▶ **Texte de lecture**
○ ○ ○ ○ ○ ○ ○

Les faux prétextes derrière le PL89

Sous un titre évocateur, « Loi visant à considérer davantage les besoins de la population en cas de grève ou de lock-out », le récent projet de loi déposé par le ministre du Travail, Jean Boulet, vise à imposer le maintien de services minimaux à la population lors de certaines grèves ou lock-out et à mettre fin à certains conflits lorsque ces derniers risquent de causer « un préjudice grave ou irréparable à la population ». Pour justifier cette offensive contre la libre négociation, le ministre a expliqué vouloir protéger les personnes vulnérables affectées par les trop nombreux et trop longs conflits de travail qui prennent « la population en otage ».

 

Faisons-nous vraiment face à une multiplication des conflits et à leur allongement ? Y a-t-il, comme l’a affirmé le ministre, un déséquilibre du rapport de force à la faveur des syndicats ? Après une brève réflexion sur le sens de la grève, nous tenterons d’amener quelques éléments de réponse à ces questions.

Le sens de la grève

Alors que le droit de l’entreprise de ralentir sa production ou de la réorienter[1] passe pour une conséquence évidente de la libre entreprise et du droit de gestion, la liberté de retenir sa force de travail est une fois de plus contestée. Cette remise en cause découle d’une conception répandue de la grève selon laquelle il s’agit avant tout d’une démonstration de force ou d’une déclaration de guerre. Mais une autre interprétation est possible.

Dans un système supposément basé sur la liberté des échanges économiques, le refus des travailleuses et des travailleurs d’offrir leur force de travail lorsqu’un employeur refuse d’en payer le prix demandé ne devrait pas choquer. Après tout, personne n’exigerait à un restaurateur de nous servir un repas alors qu’on ne lui offre que 80% du prix demandé.

Autant symboliquement qu’économiquement, l’objectif de la grève est autrement dit de mettre en évidence la contribution essentielle du travail dans la production de richesse ou dans la réalisation de services à la population. Limiter la capacité de faire cette démonstration par une restriction du droit de grève correspond ainsi à fausser l’évaluation de la valeur économique et sociale du travail.

Des conflits plus nombreux et plus long ?

Il est certain que le souvenir de la grève historique qui a secoué les secteurs de la santé, de l’éducation et de l’enseignement supérieur en 2023 et l’actuel mouvement de grève dans les services éducatifs à la petite-enfance peuvent donner l’impression d’une exacerbation des conflits de travail. La Fédération canadienne de l’entreprise indépendante signalait une multiplication par 7 des confits de travail dans les 2 dernières années.

○ ○ ○ ○ ○ ○ ○

▶ **Consignes**
- 1) Selon le texte sur le PL89, qui a déposé le projet de loi ?
- 2) Rédigez la suite du texte sur le PL89 à partir de sa dernière phrase.
Les items proviennent d'une source distincte du texte.

(Items enregistrés)
○ ○ ○ ○ ○ ○ ○

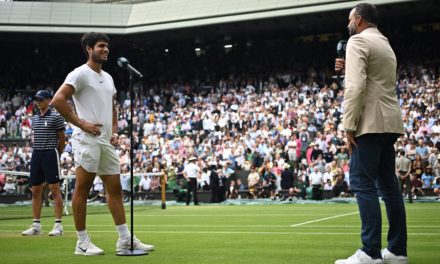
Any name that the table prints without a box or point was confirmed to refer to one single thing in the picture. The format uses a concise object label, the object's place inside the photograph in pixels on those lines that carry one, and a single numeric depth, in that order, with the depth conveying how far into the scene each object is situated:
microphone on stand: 7.70
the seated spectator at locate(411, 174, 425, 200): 24.35
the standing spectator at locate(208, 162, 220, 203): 27.77
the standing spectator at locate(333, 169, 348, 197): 25.95
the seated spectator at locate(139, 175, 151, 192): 29.62
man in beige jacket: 6.36
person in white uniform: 7.93
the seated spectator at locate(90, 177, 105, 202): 29.42
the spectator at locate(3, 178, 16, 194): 29.72
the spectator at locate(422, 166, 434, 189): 24.83
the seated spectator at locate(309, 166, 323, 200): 26.17
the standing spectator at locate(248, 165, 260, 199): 28.12
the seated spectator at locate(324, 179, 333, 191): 26.33
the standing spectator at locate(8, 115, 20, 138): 36.53
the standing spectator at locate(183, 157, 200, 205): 26.86
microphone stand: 7.75
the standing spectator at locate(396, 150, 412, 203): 23.09
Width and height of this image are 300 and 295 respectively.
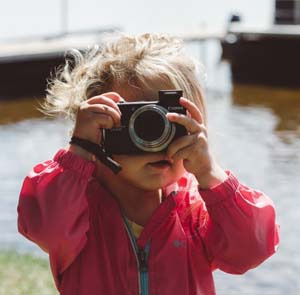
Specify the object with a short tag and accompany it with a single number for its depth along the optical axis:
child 2.37
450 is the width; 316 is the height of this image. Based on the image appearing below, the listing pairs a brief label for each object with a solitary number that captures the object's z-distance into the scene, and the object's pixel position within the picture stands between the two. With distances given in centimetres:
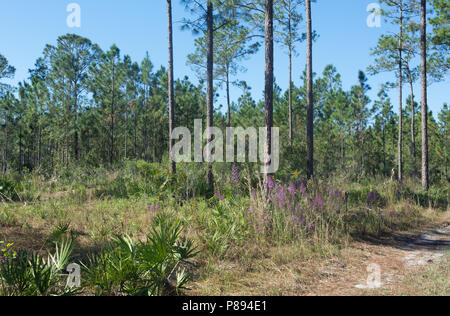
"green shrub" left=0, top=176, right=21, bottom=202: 882
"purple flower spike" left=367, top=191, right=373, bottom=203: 746
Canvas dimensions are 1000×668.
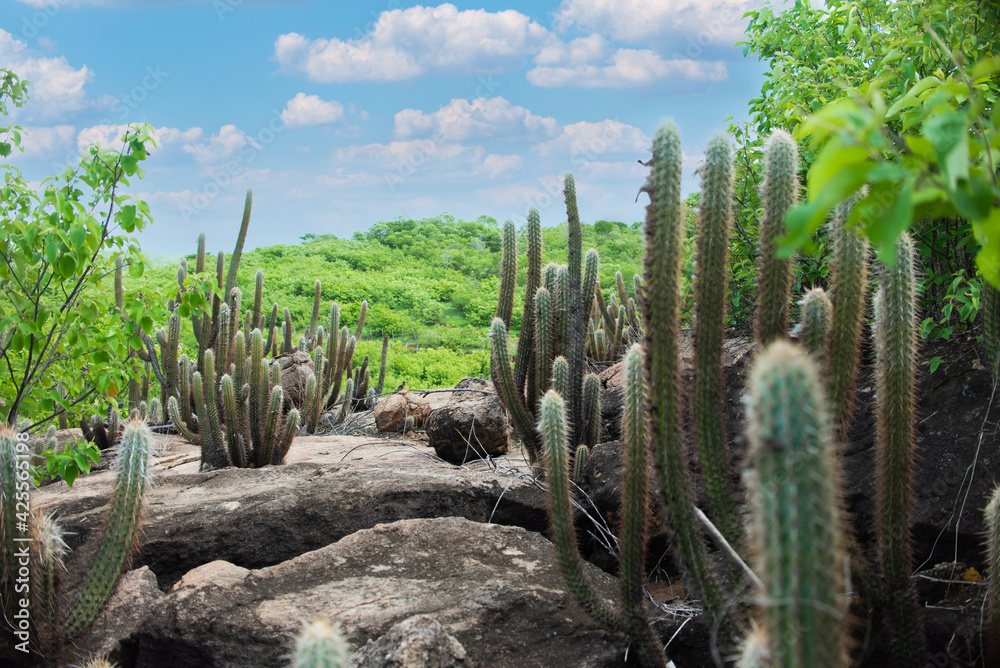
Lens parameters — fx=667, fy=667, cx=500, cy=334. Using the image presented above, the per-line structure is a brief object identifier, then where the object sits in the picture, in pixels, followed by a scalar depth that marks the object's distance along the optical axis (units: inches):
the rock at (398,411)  331.0
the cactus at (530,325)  202.7
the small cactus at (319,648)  54.9
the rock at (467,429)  230.2
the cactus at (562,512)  105.6
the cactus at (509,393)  188.9
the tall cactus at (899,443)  96.1
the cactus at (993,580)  87.4
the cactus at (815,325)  99.3
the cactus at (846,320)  98.0
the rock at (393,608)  107.4
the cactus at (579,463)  168.1
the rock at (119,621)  115.1
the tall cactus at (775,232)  99.0
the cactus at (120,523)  118.7
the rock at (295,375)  382.0
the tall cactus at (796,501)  41.5
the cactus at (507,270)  222.1
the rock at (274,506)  157.8
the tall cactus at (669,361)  90.4
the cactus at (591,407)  187.0
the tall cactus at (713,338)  95.5
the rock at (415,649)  85.5
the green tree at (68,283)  133.0
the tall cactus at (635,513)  101.8
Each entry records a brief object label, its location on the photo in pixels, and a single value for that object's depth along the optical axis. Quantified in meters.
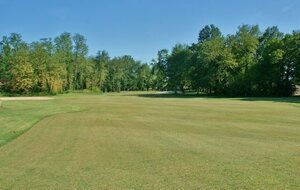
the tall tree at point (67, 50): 90.12
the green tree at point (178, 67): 86.55
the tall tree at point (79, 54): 93.97
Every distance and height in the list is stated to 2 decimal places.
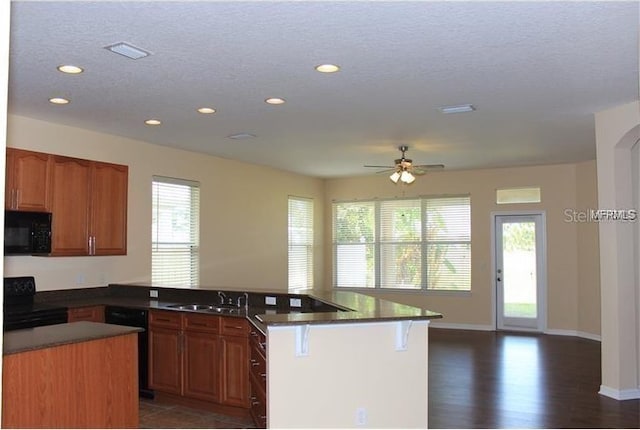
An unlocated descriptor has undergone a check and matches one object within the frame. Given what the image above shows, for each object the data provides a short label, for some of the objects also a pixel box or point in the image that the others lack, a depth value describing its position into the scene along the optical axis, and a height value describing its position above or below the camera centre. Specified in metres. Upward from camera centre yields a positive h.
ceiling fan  6.82 +0.92
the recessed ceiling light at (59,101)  4.85 +1.29
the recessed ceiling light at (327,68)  3.93 +1.27
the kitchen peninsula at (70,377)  3.01 -0.75
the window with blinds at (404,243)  9.91 +0.05
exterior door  9.36 -0.45
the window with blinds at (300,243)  10.10 +0.06
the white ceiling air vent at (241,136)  6.48 +1.30
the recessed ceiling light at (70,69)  3.96 +1.28
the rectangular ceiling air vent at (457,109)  5.19 +1.28
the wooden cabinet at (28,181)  5.12 +0.63
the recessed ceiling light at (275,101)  4.86 +1.28
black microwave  5.09 +0.13
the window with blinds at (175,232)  7.12 +0.20
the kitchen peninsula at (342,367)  3.66 -0.83
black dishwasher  5.42 -0.76
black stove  4.84 -0.56
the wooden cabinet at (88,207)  5.57 +0.42
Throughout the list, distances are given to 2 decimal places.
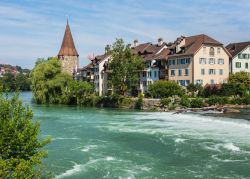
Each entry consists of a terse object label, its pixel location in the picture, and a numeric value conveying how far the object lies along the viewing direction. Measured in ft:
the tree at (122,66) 228.84
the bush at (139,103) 213.05
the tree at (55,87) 259.80
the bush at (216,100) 197.86
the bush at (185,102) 197.13
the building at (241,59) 236.84
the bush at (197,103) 195.21
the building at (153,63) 239.71
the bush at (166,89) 209.26
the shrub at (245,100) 204.25
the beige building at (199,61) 217.56
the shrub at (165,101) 202.39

○ ○ ○ ○ ○ ○ ○

▶ **Corrigé**
- 1) Le ministre du Travail, Jean Boulet.

- 2)
Une analyse approfondie des données offre un portrait beaucoup plus nuancé. D’abord, le bond dans les données de Statistique Canada rapporté par la FCEI s’explique entièrement par la comptabilisation des grèves menées par les quelques centaines d’unités syndicales de tous les établissements du secteur public. Les données compilées par le ministère du Travail depuis 1999 indiquent au contraire une diminution de l’intensité des conflits de travail lorsqu’on considère l’ensemble des secteurs. En isolant les conflits exceptionnels, on constate que la moyenne de jours/personne perdus depuis la reprise postpandémique oscille autour de 240 000, alors qu’elle avoisinait les 400 000 entre 1999 et 2004.

Les conflits exceptionnels sont ceux qui provoquent des pics irréguliers dans les données. Lorsque les ouvriers de la construction et les employés du secteur public provincial ou des services éducatifs à la petite-enfance font la grève, ce sont des dizaines, voire des centaines de milliers de travailleuses et de travailleurs qui cessent d’offrir leur force de travail en même temps. D’autres conflits sont exceptionnels par leur durée inhabituelle ou le nombre de personnes impliquées, comme on peut le voir au tableau ci-bas.

L’analyse de la durée des conflits de travail ne permet pas non plus de conclure qu’ils se sont allongés dans les dernières années. On remarque au tableau 2 que pour la période postpandémique (2021-2024), 70 % des conflits de travail avaient une durée de 15 jours ou moins, tandis que 29 % avaient une durée de 2 jours ou moins et 41% duraient entre 3 et 15 jours. Pour les périodes précédentes, le nombre de conflits courts ne représentait que 35 % (1998 à 2008) et 55 % du total (2009-2019). Seule exception au tableau, l’année 2022 avec 20% des conflits déclenchés qui dépassent 1 an. Or, ce résultat s’explique presque entièrement par la grève des employé·e·s des 21 succursales de la SQDC, qui ont débrayé pendant près d’un an et demi.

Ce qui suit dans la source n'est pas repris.